On November 9 I discussed my paper “Friends or Foes, You’ve Gotta Love ’Em: Reframing Theatre’s Adversaries as Unwitting Allies” during the “Anchoring Historiographies: Hope, Method, and the Future of Theatre History” Working Session at ASTR American Society for Theatre Research Conference “Hope,” in Providence, RI.
Abstract:
Inspired by the theme “Hope,” I argue that, in certain circumstances, adversarial agents can be viewed as paradoxically beneficial for theatre groups or productions, as in the case of the Parisian stagings of Jean Genet’s The Screens (1966) and Copi’s Eva Perón (1970), both targets of threats and violent attacks by the right-wing group Ordre Nouveau and other agents. In 1971, theatre critic Colette Godard noted how such malicious interferences were a boon for companies without a budget. Indeed, for the Argentine group TSE staging Copi, the event made the difference between oblivion and immediate success.

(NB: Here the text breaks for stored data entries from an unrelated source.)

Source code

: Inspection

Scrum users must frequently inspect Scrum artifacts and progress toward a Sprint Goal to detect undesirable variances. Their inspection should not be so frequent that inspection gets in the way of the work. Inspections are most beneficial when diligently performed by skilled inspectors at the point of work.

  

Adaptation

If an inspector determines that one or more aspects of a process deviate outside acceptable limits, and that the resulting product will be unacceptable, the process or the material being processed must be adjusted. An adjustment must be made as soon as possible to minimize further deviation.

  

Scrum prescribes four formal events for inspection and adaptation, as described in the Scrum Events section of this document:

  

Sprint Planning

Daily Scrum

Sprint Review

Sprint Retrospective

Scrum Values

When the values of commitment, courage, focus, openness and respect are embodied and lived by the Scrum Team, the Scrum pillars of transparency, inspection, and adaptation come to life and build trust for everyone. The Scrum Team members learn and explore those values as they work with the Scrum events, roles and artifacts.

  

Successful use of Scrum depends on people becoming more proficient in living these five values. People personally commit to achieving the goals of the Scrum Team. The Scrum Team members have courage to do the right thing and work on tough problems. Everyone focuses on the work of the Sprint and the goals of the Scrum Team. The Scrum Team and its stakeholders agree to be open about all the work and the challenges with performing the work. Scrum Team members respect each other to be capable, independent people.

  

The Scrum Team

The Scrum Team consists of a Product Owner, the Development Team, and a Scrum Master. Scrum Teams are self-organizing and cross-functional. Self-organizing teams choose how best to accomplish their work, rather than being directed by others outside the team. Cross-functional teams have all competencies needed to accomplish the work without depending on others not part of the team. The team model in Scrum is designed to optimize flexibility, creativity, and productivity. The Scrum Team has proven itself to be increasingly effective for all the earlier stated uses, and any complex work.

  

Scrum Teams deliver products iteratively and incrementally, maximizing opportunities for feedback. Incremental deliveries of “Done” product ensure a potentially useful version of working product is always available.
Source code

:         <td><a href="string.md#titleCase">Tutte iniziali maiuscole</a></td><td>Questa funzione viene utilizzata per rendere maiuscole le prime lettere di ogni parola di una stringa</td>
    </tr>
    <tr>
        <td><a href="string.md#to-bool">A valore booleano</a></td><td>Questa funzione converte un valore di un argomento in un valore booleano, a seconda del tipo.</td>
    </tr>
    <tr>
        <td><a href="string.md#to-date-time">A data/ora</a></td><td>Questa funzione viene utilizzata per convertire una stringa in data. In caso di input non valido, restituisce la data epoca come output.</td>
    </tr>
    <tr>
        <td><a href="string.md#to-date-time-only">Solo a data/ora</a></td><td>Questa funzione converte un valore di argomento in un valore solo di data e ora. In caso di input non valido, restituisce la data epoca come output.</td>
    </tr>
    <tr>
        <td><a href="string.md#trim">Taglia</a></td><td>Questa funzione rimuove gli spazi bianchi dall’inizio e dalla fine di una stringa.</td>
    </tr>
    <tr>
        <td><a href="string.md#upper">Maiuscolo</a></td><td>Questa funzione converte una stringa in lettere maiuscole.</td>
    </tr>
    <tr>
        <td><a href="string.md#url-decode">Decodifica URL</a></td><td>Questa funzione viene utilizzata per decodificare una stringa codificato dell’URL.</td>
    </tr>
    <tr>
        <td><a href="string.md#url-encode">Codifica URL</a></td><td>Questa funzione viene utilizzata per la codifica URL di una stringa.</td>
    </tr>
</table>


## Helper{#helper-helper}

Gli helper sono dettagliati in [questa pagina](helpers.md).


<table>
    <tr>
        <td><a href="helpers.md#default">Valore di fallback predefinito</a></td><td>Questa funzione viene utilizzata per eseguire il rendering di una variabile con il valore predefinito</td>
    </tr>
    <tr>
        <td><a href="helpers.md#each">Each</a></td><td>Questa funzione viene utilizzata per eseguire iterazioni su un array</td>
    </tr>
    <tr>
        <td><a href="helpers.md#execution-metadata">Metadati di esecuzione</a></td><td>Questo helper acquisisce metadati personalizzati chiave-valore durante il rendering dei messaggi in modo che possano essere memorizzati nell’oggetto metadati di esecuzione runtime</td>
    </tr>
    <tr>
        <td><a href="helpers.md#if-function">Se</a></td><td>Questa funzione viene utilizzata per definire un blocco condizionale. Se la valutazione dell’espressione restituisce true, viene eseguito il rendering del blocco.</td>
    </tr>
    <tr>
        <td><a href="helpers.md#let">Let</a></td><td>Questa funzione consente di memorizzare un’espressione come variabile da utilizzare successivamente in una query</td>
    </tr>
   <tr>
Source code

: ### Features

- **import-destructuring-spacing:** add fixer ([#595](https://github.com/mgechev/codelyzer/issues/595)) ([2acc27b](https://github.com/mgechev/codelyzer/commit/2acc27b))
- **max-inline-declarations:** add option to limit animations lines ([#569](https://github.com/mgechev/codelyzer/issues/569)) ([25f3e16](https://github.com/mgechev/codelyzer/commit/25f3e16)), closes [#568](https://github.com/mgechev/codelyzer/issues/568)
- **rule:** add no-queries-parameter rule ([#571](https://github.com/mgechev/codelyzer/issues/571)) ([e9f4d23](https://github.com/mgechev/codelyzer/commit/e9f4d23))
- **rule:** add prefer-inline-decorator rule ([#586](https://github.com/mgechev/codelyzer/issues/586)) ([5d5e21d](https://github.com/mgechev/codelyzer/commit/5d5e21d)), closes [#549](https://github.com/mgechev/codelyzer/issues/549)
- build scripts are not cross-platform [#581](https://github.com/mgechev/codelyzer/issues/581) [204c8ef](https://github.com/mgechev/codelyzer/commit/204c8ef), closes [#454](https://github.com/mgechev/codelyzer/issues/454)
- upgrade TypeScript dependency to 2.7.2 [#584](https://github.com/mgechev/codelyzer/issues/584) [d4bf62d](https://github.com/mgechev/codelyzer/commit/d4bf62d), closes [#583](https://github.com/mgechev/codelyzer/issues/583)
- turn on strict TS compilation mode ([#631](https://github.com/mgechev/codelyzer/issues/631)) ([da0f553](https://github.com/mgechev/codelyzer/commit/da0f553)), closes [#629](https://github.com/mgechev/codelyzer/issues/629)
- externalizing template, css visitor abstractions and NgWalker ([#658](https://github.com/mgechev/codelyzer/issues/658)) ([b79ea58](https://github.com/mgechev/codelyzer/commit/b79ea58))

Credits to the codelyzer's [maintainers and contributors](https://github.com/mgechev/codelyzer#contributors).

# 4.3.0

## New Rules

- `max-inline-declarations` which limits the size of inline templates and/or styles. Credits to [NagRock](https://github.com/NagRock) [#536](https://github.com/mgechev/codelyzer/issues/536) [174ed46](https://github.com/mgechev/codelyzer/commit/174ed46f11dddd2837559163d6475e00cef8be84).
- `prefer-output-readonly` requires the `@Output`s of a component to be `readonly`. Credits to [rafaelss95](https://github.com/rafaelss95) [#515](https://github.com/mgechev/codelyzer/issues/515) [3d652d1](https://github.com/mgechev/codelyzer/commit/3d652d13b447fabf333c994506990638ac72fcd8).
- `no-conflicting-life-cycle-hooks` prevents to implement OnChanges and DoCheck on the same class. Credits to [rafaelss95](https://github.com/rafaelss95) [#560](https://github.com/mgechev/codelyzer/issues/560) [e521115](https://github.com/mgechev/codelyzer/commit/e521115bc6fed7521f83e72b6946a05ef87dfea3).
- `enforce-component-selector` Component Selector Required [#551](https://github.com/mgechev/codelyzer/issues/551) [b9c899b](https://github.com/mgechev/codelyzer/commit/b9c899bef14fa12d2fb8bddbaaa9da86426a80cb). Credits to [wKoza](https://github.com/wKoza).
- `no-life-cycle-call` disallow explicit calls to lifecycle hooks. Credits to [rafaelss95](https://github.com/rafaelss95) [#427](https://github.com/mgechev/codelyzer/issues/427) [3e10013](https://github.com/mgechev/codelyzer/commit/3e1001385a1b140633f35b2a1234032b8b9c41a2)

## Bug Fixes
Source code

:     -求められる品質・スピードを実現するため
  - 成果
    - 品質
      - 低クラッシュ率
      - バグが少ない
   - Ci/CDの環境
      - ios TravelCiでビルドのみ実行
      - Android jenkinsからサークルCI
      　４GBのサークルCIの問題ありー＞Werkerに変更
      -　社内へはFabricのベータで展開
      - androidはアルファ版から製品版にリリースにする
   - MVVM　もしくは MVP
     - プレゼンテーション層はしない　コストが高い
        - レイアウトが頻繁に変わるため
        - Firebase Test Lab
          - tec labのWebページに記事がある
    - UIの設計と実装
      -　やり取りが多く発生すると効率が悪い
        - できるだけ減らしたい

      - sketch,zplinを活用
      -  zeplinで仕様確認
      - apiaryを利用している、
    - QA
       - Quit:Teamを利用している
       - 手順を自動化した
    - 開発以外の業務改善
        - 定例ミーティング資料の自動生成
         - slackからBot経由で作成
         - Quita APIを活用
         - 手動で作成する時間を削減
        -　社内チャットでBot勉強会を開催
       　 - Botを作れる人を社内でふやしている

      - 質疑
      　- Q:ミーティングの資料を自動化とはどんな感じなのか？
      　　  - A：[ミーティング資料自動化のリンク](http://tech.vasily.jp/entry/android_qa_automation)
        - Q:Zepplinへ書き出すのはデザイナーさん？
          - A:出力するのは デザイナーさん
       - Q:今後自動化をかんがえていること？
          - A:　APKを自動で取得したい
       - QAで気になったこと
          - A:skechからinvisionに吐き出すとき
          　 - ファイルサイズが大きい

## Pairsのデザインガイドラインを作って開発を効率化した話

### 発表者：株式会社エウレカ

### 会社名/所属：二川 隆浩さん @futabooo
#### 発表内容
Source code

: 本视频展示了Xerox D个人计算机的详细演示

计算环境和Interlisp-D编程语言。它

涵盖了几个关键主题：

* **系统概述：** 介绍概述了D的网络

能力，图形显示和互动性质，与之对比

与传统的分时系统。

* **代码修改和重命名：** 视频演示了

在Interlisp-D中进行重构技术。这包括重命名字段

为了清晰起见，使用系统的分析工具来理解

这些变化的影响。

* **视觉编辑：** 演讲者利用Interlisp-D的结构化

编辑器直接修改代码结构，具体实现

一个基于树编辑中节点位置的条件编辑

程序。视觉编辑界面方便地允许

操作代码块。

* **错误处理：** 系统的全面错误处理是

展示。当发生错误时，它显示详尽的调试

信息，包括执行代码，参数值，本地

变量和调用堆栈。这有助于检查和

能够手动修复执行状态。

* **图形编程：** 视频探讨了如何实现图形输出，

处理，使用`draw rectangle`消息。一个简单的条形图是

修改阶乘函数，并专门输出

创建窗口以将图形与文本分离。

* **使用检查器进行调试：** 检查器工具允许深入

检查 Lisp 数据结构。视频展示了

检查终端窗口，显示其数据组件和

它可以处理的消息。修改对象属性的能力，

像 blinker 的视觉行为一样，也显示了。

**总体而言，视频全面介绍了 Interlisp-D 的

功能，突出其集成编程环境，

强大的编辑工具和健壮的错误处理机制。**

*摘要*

This approach stems from my recently published book’s notion of “actor-network dramaturgy,” which articulates an expanded notion of agency for theatre and performance studies in the context of Actor-Network Theory by highlighting the uninterrupted continuity of the aesthetic with history at large. Because the network is a continuum of associations between “actors,” it makes no sense to distinguish artistic action from action per se. Thus, if “people know what they do; they frequently know why they do what they do; but what they don’t know is what what they do does” (Foucault), actions chronologically preceding or parallel to the aesthetic ones can still be seen as pushing towards a theatre production, even without full awareness of their consequences. Hence, even enemies may unwittingly facilitate what they wanted to impede.
More generally, this method invites researchers to develop a more comprehensive actor-network dramaturgical vision by including longer genealogies of humans, things, and events; more numerous types of actors, human and non-human; and both friendly and adversarial actors, successes and failures, as sources of exciting historical accounts.